Wherever the word "Automatic" appears in a line of the records, copy that line.

^^^^^^^^^^^^^^^^

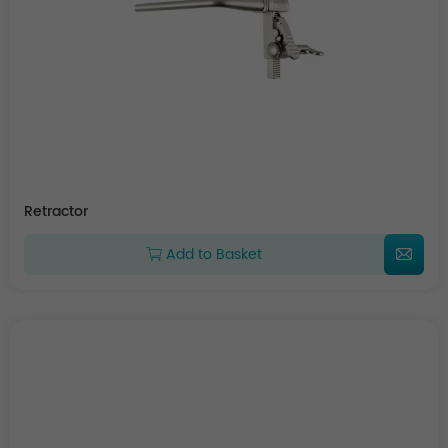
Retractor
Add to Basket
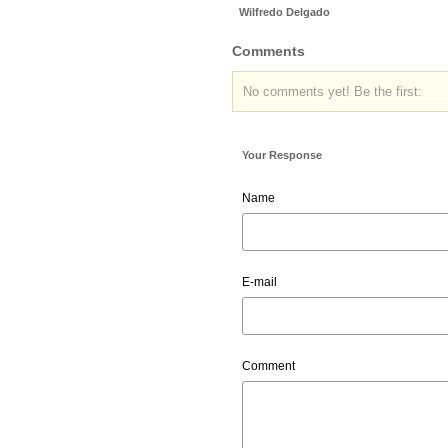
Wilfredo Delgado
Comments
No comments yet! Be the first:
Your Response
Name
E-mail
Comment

^^^^^^^^^^^^^^^^

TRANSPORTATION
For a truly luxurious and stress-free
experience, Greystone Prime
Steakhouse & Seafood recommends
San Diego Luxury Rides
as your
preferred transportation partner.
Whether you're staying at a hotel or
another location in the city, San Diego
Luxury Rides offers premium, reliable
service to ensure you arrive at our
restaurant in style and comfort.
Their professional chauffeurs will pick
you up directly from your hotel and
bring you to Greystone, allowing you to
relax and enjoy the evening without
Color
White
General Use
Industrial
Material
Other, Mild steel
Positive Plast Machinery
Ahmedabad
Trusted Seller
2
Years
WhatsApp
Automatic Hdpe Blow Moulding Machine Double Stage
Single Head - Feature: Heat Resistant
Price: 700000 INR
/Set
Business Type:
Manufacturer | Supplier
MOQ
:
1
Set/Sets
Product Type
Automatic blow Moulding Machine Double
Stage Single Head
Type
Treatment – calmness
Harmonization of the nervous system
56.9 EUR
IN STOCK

^^^^^^^^^^^^^^^^

__Response to this task__.
Automatic Hdpe Blow Moulding Machine Double Stage
Automatic blow Moulding Machine Double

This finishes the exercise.